RECORD SET:
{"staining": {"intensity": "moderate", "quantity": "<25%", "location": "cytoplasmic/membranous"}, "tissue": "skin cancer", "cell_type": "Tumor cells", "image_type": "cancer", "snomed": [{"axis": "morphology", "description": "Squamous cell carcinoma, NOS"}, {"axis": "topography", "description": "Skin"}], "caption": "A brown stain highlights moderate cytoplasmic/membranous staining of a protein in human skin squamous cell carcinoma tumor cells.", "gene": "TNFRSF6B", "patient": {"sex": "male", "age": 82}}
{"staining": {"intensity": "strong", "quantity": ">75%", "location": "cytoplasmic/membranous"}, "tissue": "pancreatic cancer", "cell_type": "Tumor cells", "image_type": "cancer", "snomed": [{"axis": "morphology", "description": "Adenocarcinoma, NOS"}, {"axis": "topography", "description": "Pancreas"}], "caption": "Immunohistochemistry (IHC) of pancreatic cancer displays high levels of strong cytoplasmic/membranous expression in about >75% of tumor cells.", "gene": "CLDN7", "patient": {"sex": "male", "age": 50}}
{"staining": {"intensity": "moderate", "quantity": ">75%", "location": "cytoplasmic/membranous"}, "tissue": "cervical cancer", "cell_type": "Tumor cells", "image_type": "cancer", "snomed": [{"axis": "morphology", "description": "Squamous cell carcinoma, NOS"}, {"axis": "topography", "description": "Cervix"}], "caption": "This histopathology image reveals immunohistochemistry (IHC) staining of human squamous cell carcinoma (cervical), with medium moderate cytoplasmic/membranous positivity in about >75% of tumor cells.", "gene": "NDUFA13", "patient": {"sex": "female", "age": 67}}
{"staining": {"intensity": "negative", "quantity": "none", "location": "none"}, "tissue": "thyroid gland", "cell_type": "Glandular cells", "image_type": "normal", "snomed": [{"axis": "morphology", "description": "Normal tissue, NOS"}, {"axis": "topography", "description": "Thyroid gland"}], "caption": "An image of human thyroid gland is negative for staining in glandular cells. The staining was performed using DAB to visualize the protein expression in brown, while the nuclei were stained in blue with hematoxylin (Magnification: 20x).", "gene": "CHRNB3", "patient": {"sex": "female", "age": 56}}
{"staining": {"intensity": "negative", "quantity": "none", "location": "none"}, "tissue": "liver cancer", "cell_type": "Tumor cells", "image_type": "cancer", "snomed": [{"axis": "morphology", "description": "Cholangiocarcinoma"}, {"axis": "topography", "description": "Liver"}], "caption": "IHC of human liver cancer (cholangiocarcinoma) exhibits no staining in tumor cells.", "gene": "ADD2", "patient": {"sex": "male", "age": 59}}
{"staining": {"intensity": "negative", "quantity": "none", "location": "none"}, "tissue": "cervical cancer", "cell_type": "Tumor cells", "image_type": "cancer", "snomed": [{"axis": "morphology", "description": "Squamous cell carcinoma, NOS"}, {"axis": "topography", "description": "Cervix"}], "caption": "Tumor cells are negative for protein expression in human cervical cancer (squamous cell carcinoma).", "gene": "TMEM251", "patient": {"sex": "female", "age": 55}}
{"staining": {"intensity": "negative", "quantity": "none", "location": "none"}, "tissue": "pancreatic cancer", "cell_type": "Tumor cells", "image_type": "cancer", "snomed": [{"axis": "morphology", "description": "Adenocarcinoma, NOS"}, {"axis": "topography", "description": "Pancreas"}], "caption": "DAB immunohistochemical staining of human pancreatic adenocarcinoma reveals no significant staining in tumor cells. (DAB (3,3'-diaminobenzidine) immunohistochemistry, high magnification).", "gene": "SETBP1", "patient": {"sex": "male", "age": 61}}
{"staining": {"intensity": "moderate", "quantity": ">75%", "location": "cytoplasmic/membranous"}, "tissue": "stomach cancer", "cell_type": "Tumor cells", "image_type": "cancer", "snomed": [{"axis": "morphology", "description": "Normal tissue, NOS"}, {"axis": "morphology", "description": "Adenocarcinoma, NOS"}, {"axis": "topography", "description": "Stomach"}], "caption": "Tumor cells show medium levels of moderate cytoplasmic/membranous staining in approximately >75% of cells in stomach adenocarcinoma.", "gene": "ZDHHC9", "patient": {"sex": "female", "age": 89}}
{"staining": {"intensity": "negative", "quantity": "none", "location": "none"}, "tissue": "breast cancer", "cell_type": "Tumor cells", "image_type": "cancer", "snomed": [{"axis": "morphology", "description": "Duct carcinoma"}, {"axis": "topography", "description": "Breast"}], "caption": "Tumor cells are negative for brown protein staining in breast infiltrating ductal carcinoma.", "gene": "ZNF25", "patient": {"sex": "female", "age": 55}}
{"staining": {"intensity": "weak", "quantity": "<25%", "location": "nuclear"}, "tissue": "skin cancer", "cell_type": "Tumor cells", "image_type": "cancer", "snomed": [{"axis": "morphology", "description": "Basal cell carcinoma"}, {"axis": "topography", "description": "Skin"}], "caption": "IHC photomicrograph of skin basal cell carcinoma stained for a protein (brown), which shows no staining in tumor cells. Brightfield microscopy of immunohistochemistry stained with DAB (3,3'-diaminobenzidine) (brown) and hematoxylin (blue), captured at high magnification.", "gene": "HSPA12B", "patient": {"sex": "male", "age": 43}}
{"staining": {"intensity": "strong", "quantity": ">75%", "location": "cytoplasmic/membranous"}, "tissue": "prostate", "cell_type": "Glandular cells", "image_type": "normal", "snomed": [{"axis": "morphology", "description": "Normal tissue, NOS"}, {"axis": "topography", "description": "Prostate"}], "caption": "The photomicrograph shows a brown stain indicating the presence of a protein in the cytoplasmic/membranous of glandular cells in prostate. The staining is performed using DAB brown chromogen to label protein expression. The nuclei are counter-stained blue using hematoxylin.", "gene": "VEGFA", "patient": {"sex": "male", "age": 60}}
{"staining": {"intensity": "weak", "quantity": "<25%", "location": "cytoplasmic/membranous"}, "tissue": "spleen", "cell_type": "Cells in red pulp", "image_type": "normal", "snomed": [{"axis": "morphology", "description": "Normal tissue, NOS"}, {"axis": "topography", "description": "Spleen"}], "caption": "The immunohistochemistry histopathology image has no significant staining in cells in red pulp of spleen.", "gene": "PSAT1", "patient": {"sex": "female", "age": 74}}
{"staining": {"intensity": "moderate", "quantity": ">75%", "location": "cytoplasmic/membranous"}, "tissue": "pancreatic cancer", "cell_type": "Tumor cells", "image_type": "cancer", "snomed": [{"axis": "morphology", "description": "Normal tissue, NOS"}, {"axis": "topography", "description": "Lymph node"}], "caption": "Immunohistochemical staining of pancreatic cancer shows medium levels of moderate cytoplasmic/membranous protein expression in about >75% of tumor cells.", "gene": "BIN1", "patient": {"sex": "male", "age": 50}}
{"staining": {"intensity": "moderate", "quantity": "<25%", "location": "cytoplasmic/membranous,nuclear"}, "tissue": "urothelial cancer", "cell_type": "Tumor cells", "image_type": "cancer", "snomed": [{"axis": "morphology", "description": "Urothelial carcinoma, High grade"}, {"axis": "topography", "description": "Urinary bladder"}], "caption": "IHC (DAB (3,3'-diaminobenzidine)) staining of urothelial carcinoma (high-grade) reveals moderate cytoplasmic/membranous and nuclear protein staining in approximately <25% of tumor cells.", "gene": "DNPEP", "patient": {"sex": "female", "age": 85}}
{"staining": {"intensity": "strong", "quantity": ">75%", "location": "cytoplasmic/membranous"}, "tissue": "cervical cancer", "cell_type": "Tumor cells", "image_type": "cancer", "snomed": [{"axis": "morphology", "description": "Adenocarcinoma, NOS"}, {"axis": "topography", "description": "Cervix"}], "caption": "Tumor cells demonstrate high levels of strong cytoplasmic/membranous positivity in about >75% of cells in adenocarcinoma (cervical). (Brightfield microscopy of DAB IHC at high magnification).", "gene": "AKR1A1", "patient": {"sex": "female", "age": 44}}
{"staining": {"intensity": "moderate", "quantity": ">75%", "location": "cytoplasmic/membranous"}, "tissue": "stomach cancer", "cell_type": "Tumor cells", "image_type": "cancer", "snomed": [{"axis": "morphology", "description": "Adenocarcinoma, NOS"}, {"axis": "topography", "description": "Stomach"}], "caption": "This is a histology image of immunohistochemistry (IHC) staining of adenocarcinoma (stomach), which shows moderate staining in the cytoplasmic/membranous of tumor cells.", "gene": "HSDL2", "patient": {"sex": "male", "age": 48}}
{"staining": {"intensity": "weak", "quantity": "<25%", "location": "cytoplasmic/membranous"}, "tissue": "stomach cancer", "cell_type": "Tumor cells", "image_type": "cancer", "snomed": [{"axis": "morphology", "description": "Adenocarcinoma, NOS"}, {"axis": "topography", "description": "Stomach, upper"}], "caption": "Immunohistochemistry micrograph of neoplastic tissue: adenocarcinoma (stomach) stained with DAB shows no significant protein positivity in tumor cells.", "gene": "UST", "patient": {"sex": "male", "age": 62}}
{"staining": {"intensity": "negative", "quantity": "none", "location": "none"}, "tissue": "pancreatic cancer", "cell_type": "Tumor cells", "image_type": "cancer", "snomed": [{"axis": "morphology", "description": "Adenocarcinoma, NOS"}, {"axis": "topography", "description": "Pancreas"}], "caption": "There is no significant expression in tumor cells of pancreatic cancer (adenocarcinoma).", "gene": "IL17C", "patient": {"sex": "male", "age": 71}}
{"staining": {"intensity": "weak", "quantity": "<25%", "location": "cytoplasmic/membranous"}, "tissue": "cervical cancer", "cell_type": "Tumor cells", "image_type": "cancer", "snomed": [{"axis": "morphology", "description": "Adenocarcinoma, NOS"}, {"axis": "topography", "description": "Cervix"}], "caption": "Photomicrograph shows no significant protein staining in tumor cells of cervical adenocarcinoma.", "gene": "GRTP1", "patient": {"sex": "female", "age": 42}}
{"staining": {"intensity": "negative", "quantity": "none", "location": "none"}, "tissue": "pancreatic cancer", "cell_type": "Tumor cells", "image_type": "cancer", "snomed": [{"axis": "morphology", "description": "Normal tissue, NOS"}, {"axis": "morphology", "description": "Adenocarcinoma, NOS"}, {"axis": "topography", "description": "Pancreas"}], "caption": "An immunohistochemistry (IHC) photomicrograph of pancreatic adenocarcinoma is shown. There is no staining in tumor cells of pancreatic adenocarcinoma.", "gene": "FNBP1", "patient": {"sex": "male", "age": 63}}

WHAT THIS TASK INVOLVES:
Identify the lines above with the word "using". Copy them.

WRITTEN ANSWER:
{"staining": {"intensity": "negative", "quantity": "none", "location": "none"}, "tissue": "thyroid gland", "cell_type": "Glandular cells", "image_type": "normal", "snomed": [{"axis": "morphology", "description": "Normal tissue, NOS"}, {"axis": "topography", "description": "Thyroid gland"}], "caption": "An image of human thyroid gland is negative for staining in glandular cells. The staining was performed using DAB to visualize the protein expression in brown, while the nuclei were stained in blue with hematoxylin (Magnification: 20x).", "gene": "CHRNB3", "patient": {"sex": "female", "age": 56}}
{"staining": {"intensity": "strong", "quantity": ">75%", "location": "cytoplasmic/membranous"}, "tissue": "prostate", "cell_type": "Glandular cells", "image_type": "normal", "snomed": [{"axis": "morphology", "description": "Normal tissue, NOS"}, {"axis": "topography", "description": "Prostate"}], "caption": "The photomicrograph shows a brown stain indicating the presence of a protein in the cytoplasmic/membranous of glandular cells in prostate. The staining is performed using DAB brown chromogen to label protein expression. The nuclei are counter-stained blue using hematoxylin.", "gene": "VEGFA", "patient": {"sex": "male", "age": 60}}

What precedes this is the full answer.